In a further example, the GUI can be configured to show connecting lines between scheduling elements in the time grid to imply a relation of the scheduling elements (i.e., to highlight that the elements belong to the same scheduling chain).
The information on the time grid, which is input in step 12a, and the assignment of scheduling elements to the grid, according to step 12b, can represent scheduling information on the basis of which a MAC scheduling can be carried out in step 15.
Furthermore, the method 10 and/or a scheduling designer which implements the method 10 may offer the capability to either block or allow a non TS (technical specification) compliant scheduling based on the user input.
For instance, different modes (e.g., an expert and a basic modes) can be provided.

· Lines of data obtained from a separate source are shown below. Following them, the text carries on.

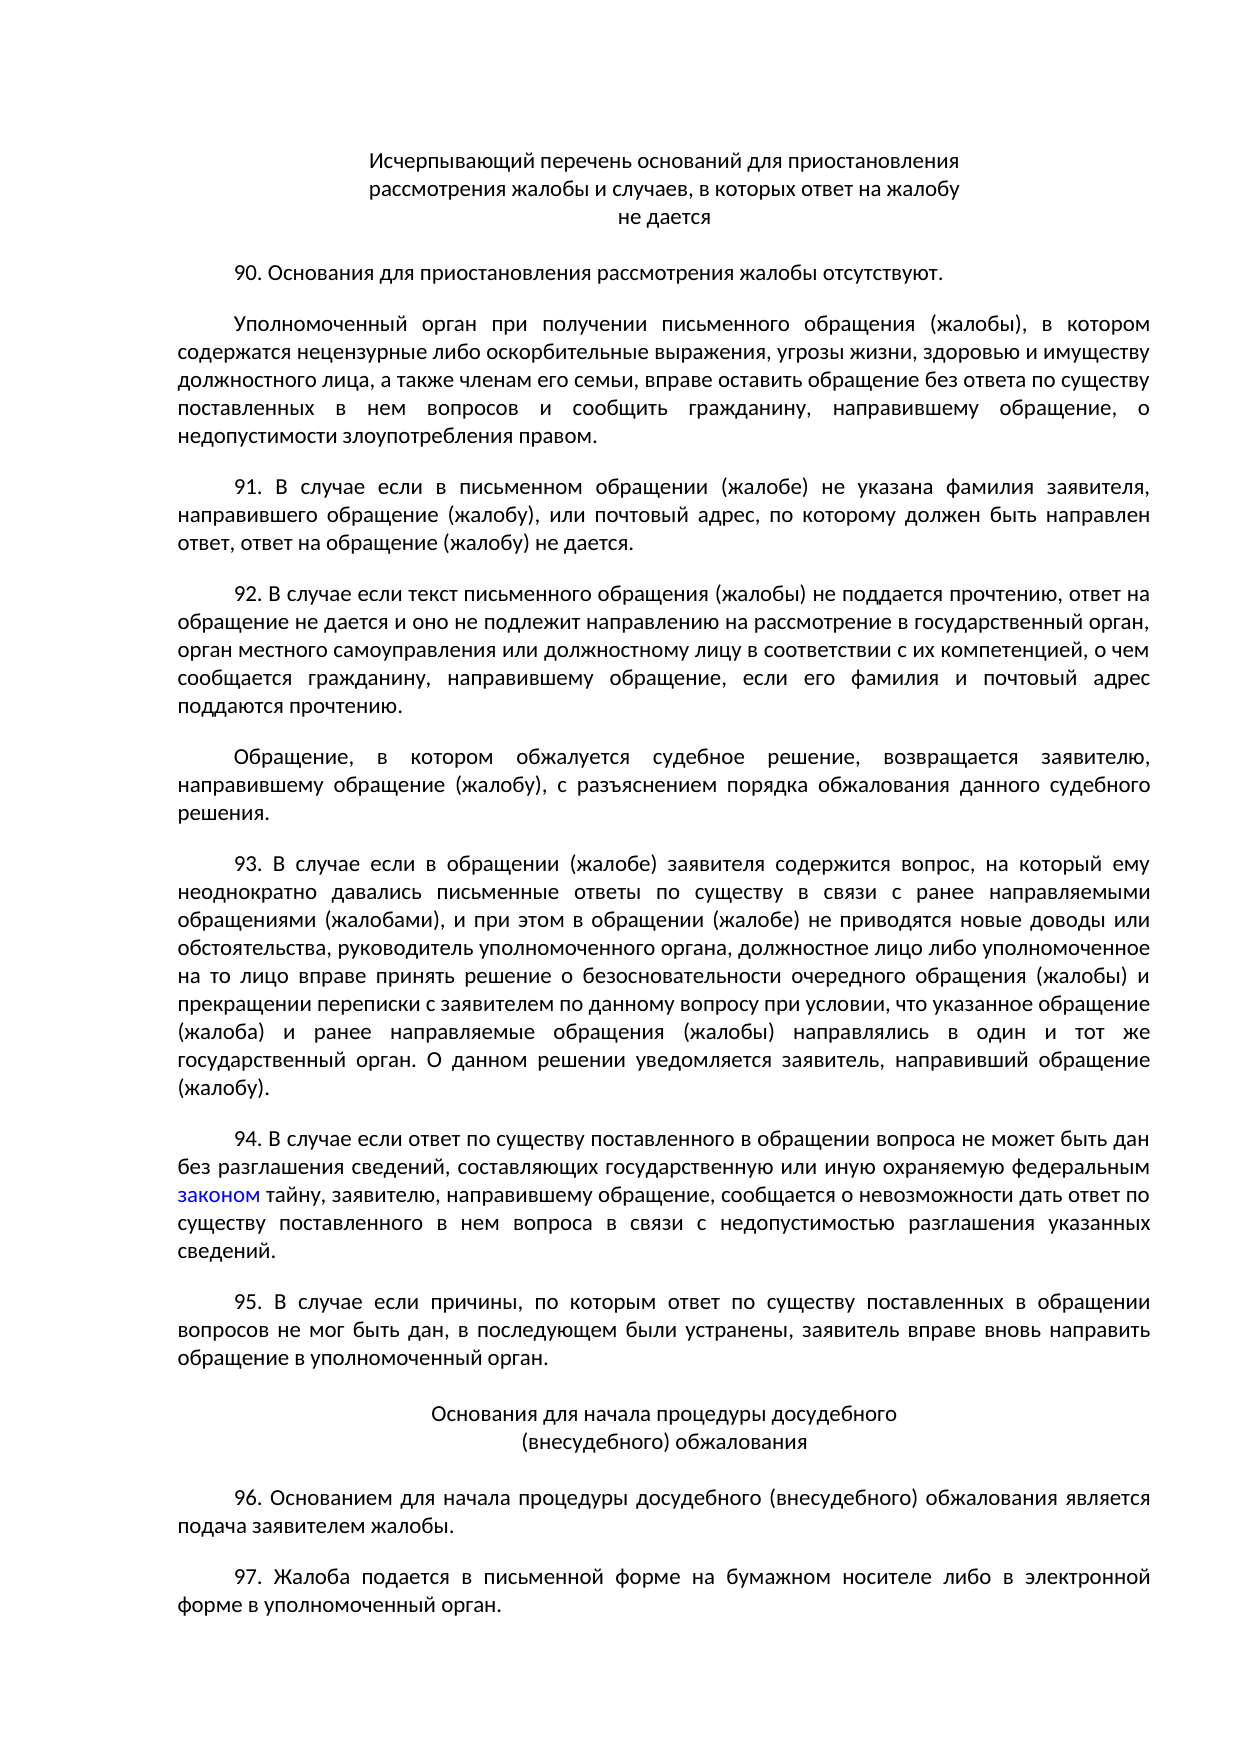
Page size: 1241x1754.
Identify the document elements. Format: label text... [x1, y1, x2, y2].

text не дается [177, 202, 1152, 230]
text Основания для начала процедуры досудебного [177, 1399, 1152, 1427]
text Уполномоченный орган при получении письменного обращения (жалобы), в котором содержатся нецензурные либо оскорбительные выражения, угрозы жизни, здоровью и имуществу должностного лица, а также членам его семьи, вправе оставить обращение без ответа по существу поставленных в нем вопросов и сообщить гражданину, направившему обращение, о недопустимости злоупотребления правом. [177, 309, 1152, 449]
text Исчерпывающий перечень оснований для приостановления [177, 146, 1152, 174]
text 94. В случае если ответ по существу поставленного в обращении вопроса не может быть дан без разглашения сведений, составляющих государственную или иную охраняемую федеральным законом тайну, заявителю, направившему обращение, сообщается о невозможности дать ответ по существу поставленного в нем вопроса в связи с недопустимостью разглашения указанных сведений. [177, 1124, 1152, 1264]
text 97. Жалоба подается в письменной форме на бумажном носителе либо в электронной форме в уполномоченный орган. [177, 1562, 1152, 1618]
text 96. Основанием для начала процедуры досудебного (внесудебного) обжалования является подача заявителем жалобы. [177, 1483, 1152, 1539]
text 92. В случае если текст письменного обращения (жалобы) не поддается прочтению, ответ на обращение не дается и оно не подлежит направлению на рассмотрение в государственный орган, орган местного самоуправления или должностному лицу в соответствии с их компетенцией, о чем сообщается гражданину, направившему обращение, если его фамилия и почтовый адрес поддаются прочтению. [177, 579, 1152, 719]
text 93. В случае если в обращении (жалобе) заявителя содержится вопрос, на который ему неоднократно давались письменные ответы по существу в связи с ранее направляемыми обращениями (жалобами), и при этом в обращении (жалобе) не приводятся новые доводы или обстоятельства, руководитель уполномоченного органа, должностное лицо либо уполномоченное на то лицо вправе принять решение о безосновательности очередного обращения (жалобы) и прекращении переписки с заявителем по данному вопросу при условии, что указанное обращение (жалоба) и ранее направляемые обращения (жалобы) направлялись в один и тот же государственный орган. О данном решении уведомляется заявитель, направивший обращение (жалобу). [177, 849, 1152, 1101]
text 90. Основания для приостановления рассмотрения жалобы отсутствуют. [177, 258, 1152, 286]
text 91. В случае если в письменном обращении (жалобе) не указана фамилия заявителя, направившего обращение (жалобу), или почтовый адрес, по которому должен быть направлен ответ, ответ на обращение (жалобу) не дается. [177, 472, 1152, 556]
text 95. В случае если причины, по которым ответ по существу поставленных в обращении вопросов не мог быть дан, в последующем были устранены, заявитель вправе вновь направить обращение в уполномоченный орган. [177, 1287, 1152, 1371]
text (внесудебного) обжалования [177, 1427, 1152, 1455]
text рассмотрения жалобы и случаев, в которых ответ на жалобу [177, 174, 1152, 202]
text Обращение, в котором обжалуется судебное решение, возвращается заявителю, направившему обращение (жалобу), с разъяснением порядка обжалования данного судебного решения. [177, 742, 1152, 826]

For instance, in the expert mode, no consistency or compliance checks are performed on the scheduling information which is received via the GUI, and specification non-compliance is allowed (e.g., for negative testing).
In contrast, in the basic mode, a consistency and/or conformity checking can be carried out (see step 13 in
The scheduling can be performed 15 based on a technical specification release version or generation, e.g. based on a 3GPP release version (such as release 18 of 3GPP). In general, many technical specifications are progressively worked on and released, wherein each version can contain new features or extensions of previously available features. The effect of these new features or extension on the scheduler can thus be taken into account when performing the scheduling.

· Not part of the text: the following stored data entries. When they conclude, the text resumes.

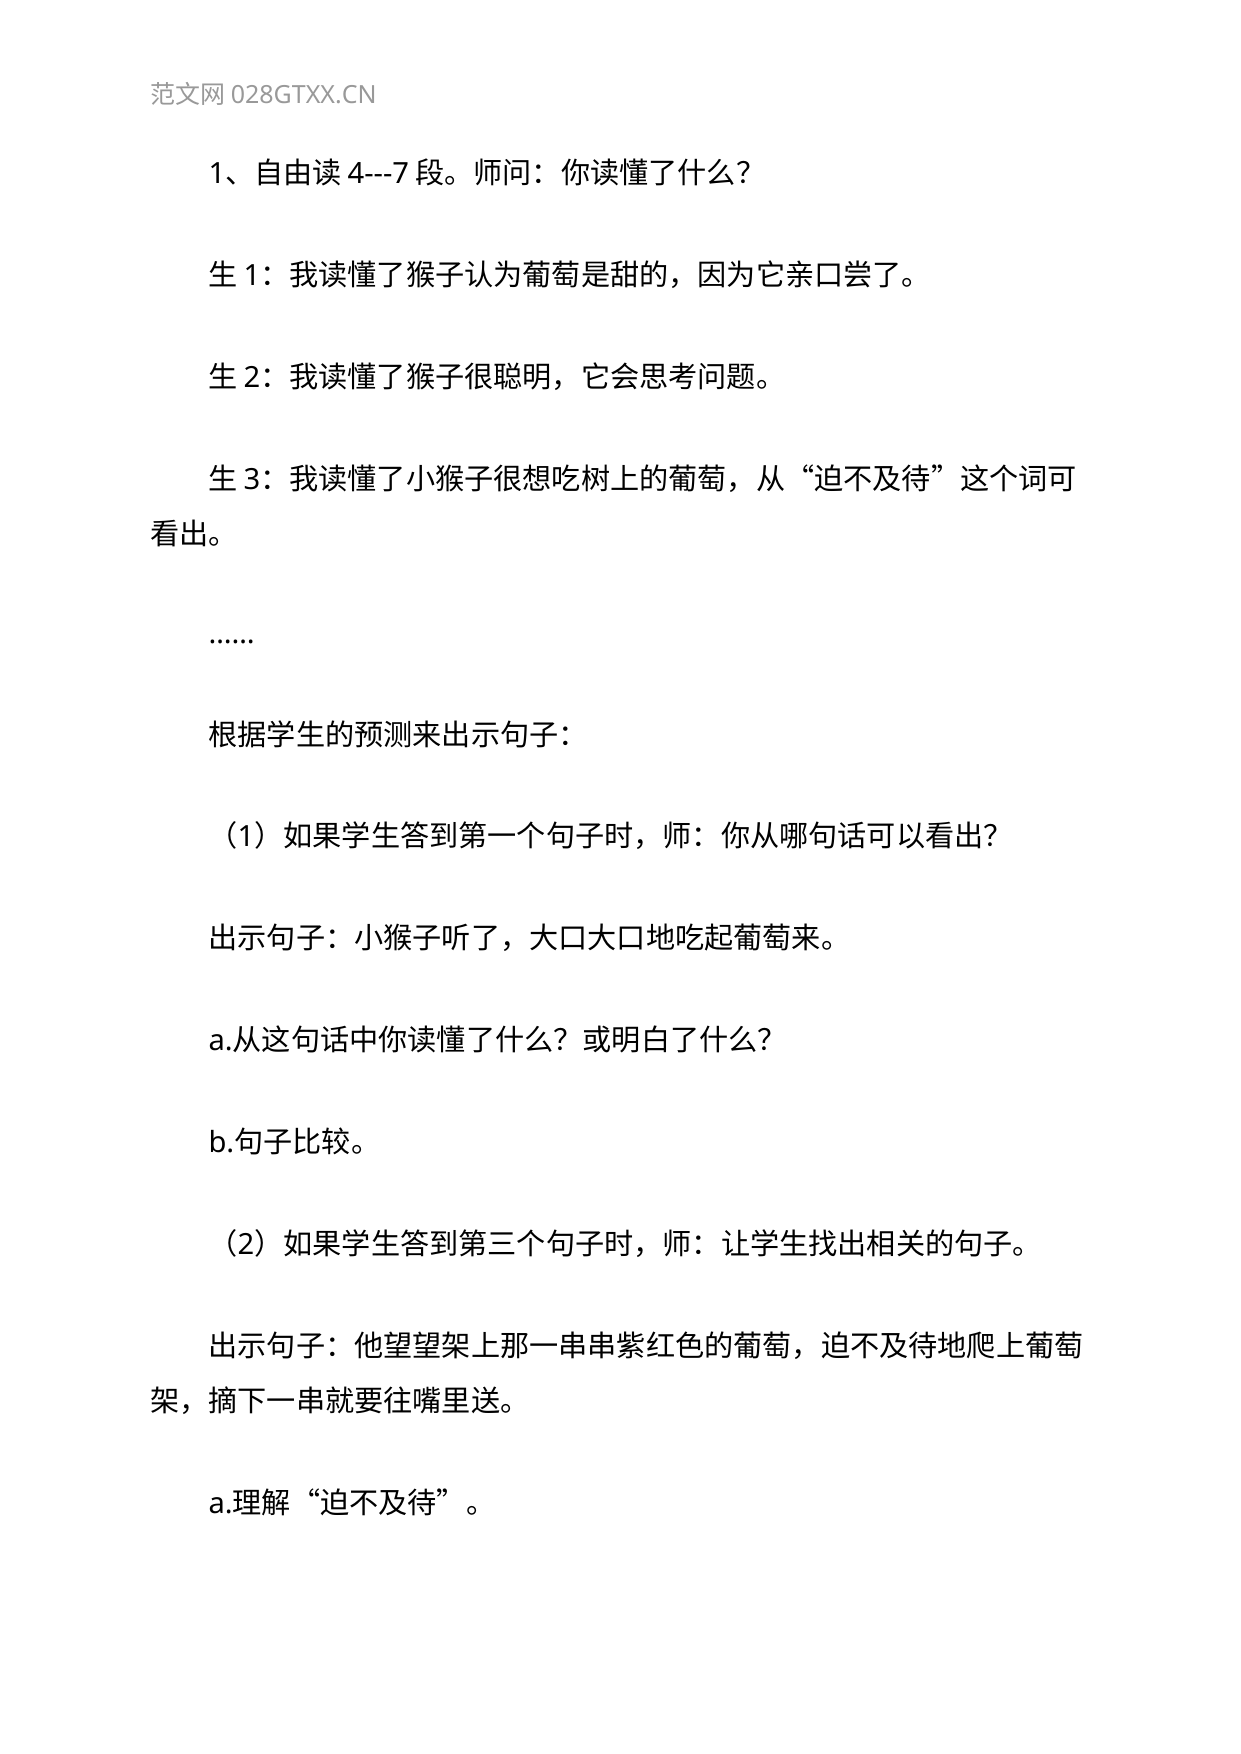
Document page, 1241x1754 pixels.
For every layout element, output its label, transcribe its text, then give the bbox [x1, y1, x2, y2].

text a.从这句话中你读懂了什么？或明白了什么？ [150, 1017, 1090, 1059]
text （2）如果学生答到第三个句子时，师：让学生找出相关的句子。 [150, 1221, 1090, 1263]
text 1、自由读4---7段。师问：你读懂了什么？ [150, 150, 1090, 192]
text b.句子比较。 [150, 1119, 1090, 1161]
text a.理解“迫不及待”。 [150, 1479, 1090, 1522]
text 出示句子：他望望架上那一串串紫红色的葡萄，迫不及待地爬上葡萄架，摘下一串就要往嘴里送。 [150, 1323, 1090, 1420]
text 出示句子：小猴子听了，大口大口地吃起葡萄来。 [150, 915, 1090, 957]
text （1）如果学生答到第一个句子时，师：你从哪句话可以看出？ [150, 813, 1090, 855]
text …… [150, 613, 1090, 652]
text 生2：我读懂了猴子很聪明，它会思考问题。 [150, 354, 1090, 396]
text 生1：我读懂了猴子认为葡萄是甜的，因为它亲口尝了。 [150, 252, 1090, 294]
text 生3：我读懂了小猴子很想吃树上的葡萄，从“迫不及待”这个词可看出。 [150, 456, 1090, 553]
text 根据学生的预测来出示句子： [150, 711, 1090, 753]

The scheduled elements can be provided with default parameter values. These parameters values could be modified by the user via a further user input on the GUI. The selection of parameters which the user can edit, can depend on the type of scheduling element that was selected. For editing an element, the user could right-click the desired scheduling element on the GUI (e.g., after assigning it to a time slot). Then, the applicable parameters for that scheduling element can become editable for the user.

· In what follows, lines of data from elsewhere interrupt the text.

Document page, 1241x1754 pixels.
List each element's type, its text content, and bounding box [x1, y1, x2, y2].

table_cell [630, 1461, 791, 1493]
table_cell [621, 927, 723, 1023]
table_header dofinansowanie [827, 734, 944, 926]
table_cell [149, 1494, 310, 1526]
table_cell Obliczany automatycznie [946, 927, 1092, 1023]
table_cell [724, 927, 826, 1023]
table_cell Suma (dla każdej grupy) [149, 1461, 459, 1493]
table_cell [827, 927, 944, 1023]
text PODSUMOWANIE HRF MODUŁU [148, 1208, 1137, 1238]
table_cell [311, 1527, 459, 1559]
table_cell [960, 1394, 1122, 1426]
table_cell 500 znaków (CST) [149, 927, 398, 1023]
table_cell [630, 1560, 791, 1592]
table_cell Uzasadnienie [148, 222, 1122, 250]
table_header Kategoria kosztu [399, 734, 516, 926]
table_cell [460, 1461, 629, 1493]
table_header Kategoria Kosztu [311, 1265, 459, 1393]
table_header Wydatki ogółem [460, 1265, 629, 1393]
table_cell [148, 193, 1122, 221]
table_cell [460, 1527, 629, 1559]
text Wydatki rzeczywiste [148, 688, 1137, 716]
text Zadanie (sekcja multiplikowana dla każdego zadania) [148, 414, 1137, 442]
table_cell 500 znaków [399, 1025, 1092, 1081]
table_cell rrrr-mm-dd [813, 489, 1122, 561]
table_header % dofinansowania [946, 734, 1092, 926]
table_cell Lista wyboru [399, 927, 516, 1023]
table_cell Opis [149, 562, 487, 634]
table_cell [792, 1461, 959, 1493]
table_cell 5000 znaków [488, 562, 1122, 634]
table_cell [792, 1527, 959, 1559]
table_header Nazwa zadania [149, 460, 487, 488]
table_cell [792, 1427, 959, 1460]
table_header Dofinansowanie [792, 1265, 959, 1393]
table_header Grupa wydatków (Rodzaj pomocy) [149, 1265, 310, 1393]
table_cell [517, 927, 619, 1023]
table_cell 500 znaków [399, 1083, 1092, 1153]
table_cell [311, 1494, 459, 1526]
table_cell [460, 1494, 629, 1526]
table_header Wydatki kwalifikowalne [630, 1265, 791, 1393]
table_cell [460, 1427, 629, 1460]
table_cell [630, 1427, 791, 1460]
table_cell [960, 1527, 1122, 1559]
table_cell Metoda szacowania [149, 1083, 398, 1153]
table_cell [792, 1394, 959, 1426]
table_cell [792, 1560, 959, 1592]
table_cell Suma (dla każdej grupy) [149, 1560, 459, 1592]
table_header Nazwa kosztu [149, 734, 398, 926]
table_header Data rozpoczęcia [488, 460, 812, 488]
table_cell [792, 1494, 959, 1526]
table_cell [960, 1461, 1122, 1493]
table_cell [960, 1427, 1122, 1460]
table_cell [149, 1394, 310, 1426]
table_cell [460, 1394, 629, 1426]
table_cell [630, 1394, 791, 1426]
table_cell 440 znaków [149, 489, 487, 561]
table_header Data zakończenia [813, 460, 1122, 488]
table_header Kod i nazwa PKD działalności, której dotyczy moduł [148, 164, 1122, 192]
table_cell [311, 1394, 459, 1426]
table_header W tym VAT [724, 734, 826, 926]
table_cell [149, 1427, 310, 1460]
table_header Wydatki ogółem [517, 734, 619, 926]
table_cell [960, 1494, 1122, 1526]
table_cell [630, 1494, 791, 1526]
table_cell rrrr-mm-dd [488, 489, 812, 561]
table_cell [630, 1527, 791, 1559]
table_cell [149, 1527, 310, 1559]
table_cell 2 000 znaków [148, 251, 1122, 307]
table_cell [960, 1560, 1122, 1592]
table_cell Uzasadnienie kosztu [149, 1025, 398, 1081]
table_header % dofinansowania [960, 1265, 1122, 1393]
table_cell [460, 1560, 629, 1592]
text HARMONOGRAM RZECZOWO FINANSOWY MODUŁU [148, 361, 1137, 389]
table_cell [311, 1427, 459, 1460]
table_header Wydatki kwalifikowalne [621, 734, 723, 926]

For instance, if the scheduling element is a DCI, its aggregation level could be editable, while for a PDSCH element a modulation scheme or frequency resources could be editable.
Based on the user input, the GUI can output 14 a JSON file (or a file in a similar human-readable format). JSON stands for “Javascript Object Notation”. In the JSON file, the parameters required for a designed scheduler can be formatted in a schema. For instance, this file can be input into a software that configures and schedules the UEs in a wireless network based on the instructions in the file.
Alternatively or additionally, the GUI can directly generate runtime configuration messages based on the scheduling information and forward this configuration to a MAC scheduler (or generate a MAC scheduler based on the configuration).
The system 40 comprises: the GUI 41 which shows graphical representations of the time grid and the number of scheduling elements; wherein the GUI 41 is configured to receive the user input which defines scheduling information. The system 40 further comprises a scheduler 42 which is configured to perform a radio communication scheduling based on the scheduling information.
For instance, the system 40 can comprise a computing device. The computing device can comprise a display for displaying the GUI. The computing device can further execute the scheduler 42. Alternatively, the computing device can be communicatively connected to a further computing device which executes the scheduler 42.
The scheduler 42 can be a MAC scheduler. The scheduler 42 can be directly or indirectly controlled by an output of the GUI 41.
In addition or alternatively, a file (e.g., a JSON file) which stores scheduling instructions can be generated based on an output of the GUI 41.
The system 40 can be operated in the expert mode or the basic mode as defined above.
All features described above or features shown in the figures can be combined with each other in any advantageous manner within the scope of the disclosure.